Die 2 Arten von Inkontinenz
Die Urologin unterscheidet zwischen zwei Arten von Erwachseneninkontinenz. Während es sich beim häufigen Auf-die-Toilette-Gehen, weil sonst die unkontrollierte Blasenentleerung droht, um eine Dranginkontinenz handelt, äußert sich die Belastungsinkontinenz anders: Bei ihr wird Harn bei Belastungen wie Husten, Niesen und Stiegensteigen verloren. Gerade im Falle der Belastungsinkontinenz sei das Training des Beckenbodens entscheidend, sagt Gnad. "Ich schicke Patientinnen mit diesem Problem in die Physiotherapie, wo das Beckenbodentraining mit ihnen durchgeführt wird." Es gebe aber auch im Internet viele gute Übungen - die sie unbedingt auch als Prävention für alle Frauen ab 45 empfiehlt, "gerne auch in noch jüngerem Alter".
Vorbeugung
Überhaupt könne man einer Blaseninkontinenz im Alter mit zahlreichen Maßnahmen relativ gut vorbeugen. Neben gesunder Ernährung und Bewegung sei ratsam, weniger Alkohol und kohlensäurehaltige Getränke zu sich zu nehmen "Zudem ist wichtig, über die Ernährung darauf zu achten, dass der Stuhlgang regelmäßig ist. Denn Verstopfungen belasten den Beckenboden zusätzlich", sagt Gnad.

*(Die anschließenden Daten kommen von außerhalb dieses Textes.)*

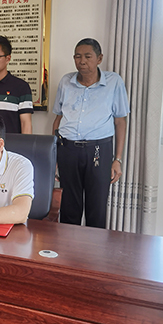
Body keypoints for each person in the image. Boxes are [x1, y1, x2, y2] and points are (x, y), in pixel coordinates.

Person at [52, 38, 129, 228]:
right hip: (67, 149)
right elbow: (58, 119)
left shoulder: (113, 82)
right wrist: (54, 156)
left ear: (99, 58)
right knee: (69, 206)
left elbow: (120, 121)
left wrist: (117, 159)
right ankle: (68, 246)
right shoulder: (66, 81)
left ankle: (95, 247)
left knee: (97, 207)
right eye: (77, 56)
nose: (82, 61)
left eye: (88, 56)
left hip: (98, 150)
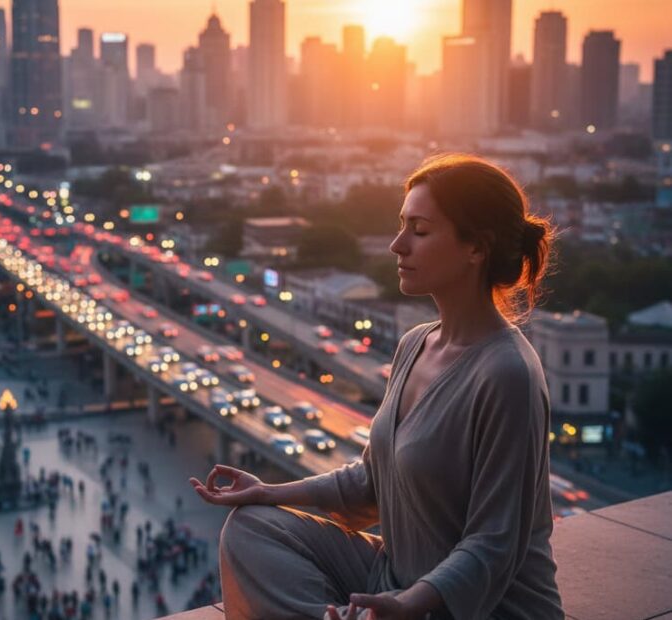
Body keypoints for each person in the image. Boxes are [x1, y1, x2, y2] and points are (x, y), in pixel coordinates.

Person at [191, 154, 564, 620]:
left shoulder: (507, 374)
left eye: (420, 230)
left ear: (476, 248)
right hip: (398, 578)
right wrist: (268, 492)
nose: (397, 245)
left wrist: (408, 604)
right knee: (251, 530)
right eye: (401, 225)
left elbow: (493, 544)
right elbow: (369, 482)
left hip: (476, 606)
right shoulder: (414, 343)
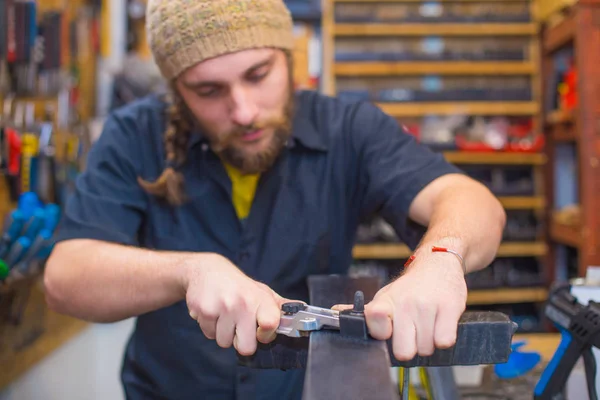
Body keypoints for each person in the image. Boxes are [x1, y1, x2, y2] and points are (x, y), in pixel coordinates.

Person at [43, 0, 506, 399]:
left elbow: (471, 201)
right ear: (177, 91)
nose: (243, 111)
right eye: (209, 91)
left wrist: (441, 258)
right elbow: (66, 278)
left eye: (258, 74)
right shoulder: (133, 134)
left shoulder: (348, 129)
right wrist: (190, 271)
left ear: (290, 58)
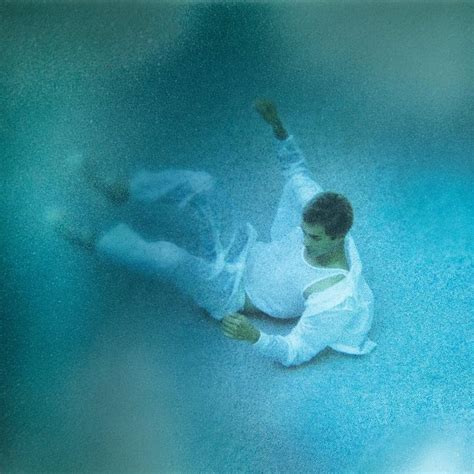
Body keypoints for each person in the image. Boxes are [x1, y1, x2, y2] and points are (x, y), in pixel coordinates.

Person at [54, 100, 376, 367]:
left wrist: (255, 337)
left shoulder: (335, 297)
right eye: (304, 231)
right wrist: (276, 124)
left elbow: (297, 350)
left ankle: (95, 242)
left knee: (170, 258)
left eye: (314, 238)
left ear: (339, 236)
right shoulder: (315, 207)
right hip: (245, 248)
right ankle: (121, 189)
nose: (305, 241)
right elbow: (296, 171)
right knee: (202, 184)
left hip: (231, 292)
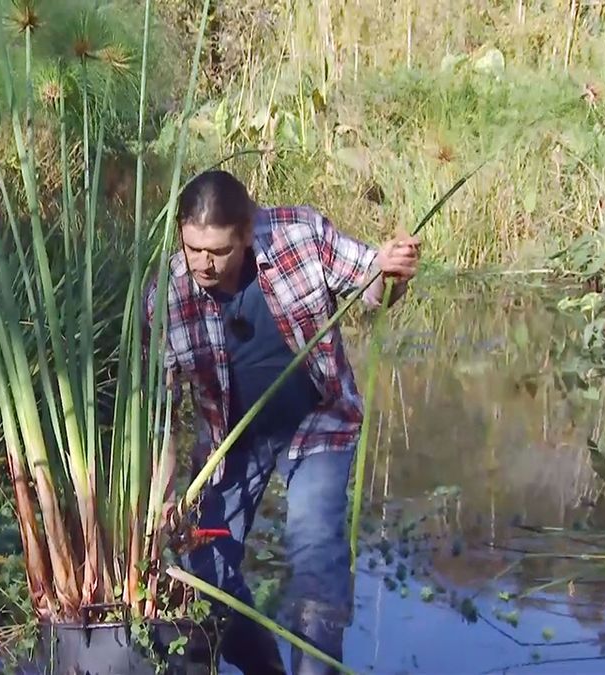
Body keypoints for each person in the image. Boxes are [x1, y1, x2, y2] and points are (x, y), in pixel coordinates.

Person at [145, 170, 420, 674]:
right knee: (205, 573)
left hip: (318, 424)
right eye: (192, 249)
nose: (204, 264)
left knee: (316, 563)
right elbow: (163, 412)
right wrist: (164, 493)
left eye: (219, 252)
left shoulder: (299, 234)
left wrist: (390, 270)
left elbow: (372, 289)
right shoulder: (166, 295)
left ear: (247, 231)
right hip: (231, 441)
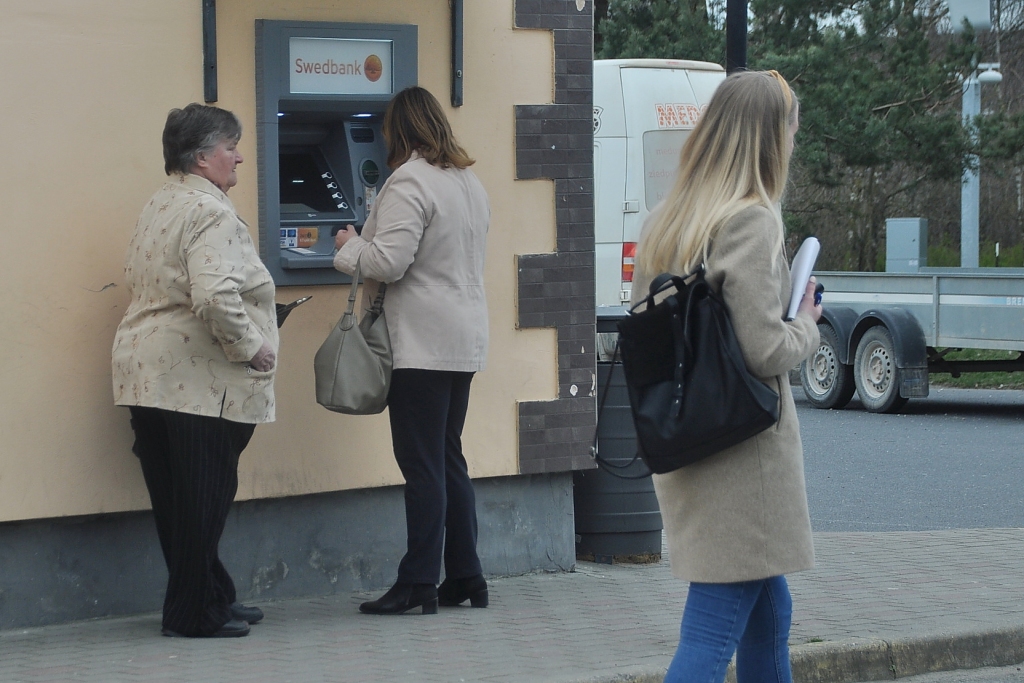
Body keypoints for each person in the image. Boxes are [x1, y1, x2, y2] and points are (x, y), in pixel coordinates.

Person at [629, 71, 823, 682]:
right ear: (770, 138)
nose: (795, 140)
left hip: (688, 439)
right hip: (744, 460)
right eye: (792, 127)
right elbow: (765, 349)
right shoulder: (751, 220)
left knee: (770, 611)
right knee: (713, 632)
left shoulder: (667, 219)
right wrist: (808, 323)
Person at [111, 103, 278, 638]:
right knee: (204, 496)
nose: (240, 156)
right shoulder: (212, 212)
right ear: (204, 158)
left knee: (177, 498)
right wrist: (253, 347)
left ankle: (212, 594)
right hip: (197, 377)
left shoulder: (161, 203)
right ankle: (191, 615)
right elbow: (212, 293)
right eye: (231, 147)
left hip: (144, 369)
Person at [333, 86, 490, 615]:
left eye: (384, 128)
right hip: (463, 339)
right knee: (448, 459)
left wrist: (346, 247)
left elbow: (389, 262)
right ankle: (467, 575)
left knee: (422, 465)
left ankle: (418, 582)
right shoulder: (467, 181)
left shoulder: (408, 182)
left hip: (421, 343)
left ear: (398, 130)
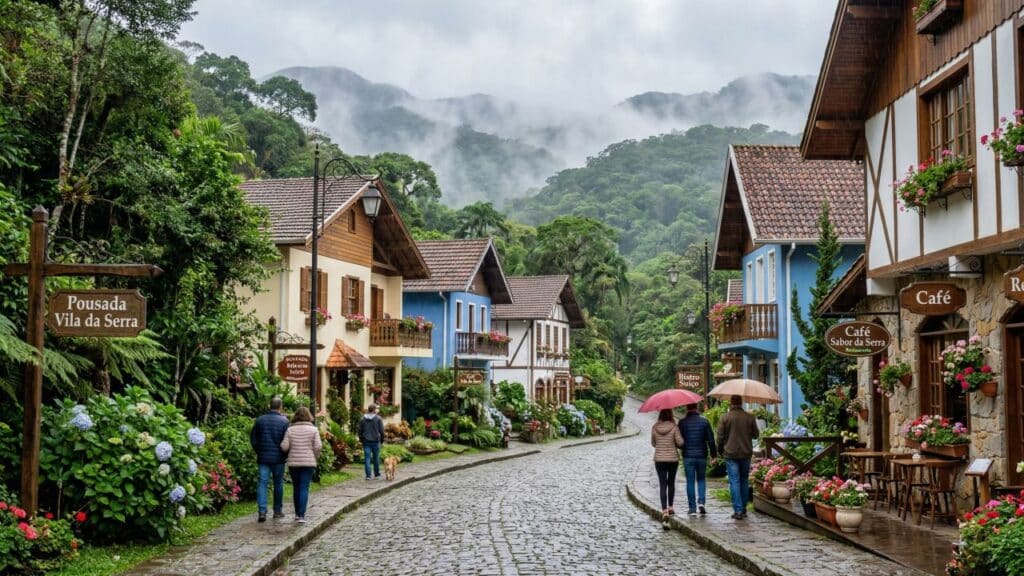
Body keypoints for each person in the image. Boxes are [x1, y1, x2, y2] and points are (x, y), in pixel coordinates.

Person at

Bei bereits gegebener Blasenschwäche bis hin zur Inkontinenz gibt es unterschiedliche medikamentöse Behandlungen. So können beispielsweise Östrogene über Salben oder Zäpfchen die Durchblutung der Scheidenschleimhaut verbessern. "Dadurch wird die Schleimhaut dicker und feuchter und bietet mehr Widerstand, was sich positiv auf die direkt parallel verlaufende Harnröhre auswirkt."
Bei einer Belastungsinkontinenz gebe es auch die Möglichkeit eines Pessars oder auch Inkontinenztampons, das die Harnröhre abdrücke und so beispielsweise beim Sport verhindere, dass unkontrolliert Harn austrete. "Das sind aber kurzfristige Lösungen und nicht für länger gedacht", erklärt Gnad. Auch Einlagen und entsprechende Unterhosen gebe es, "mit einem ärztlichen Rezept sind diese auch günstiger zu bekommen". Eine Operation ist schließlich die letzte Möglichkeit, wenn der Beckenboden bereits zu weit abgesunken ist: Dabei werden entweder Bänder unter die Harnröhre eingezogen, um diese zu stützen, oder die ganze Blase wird gehoben.
Frühzeitig Hilfe holen
Gnad empfiehlt allen Frauen mit der Problematik, sich nicht aus dem Alltag zurückzuziehen, sondern zu Ärztin oder Arzt zu gehen und sich helfen zu lassen. Dabei sei es hilfreich, dass es immer mehr weibliche Urologinnen gebe. "Frauen gehen bei diesem Thema meiner Erfahrung nach lieber zu Frauen."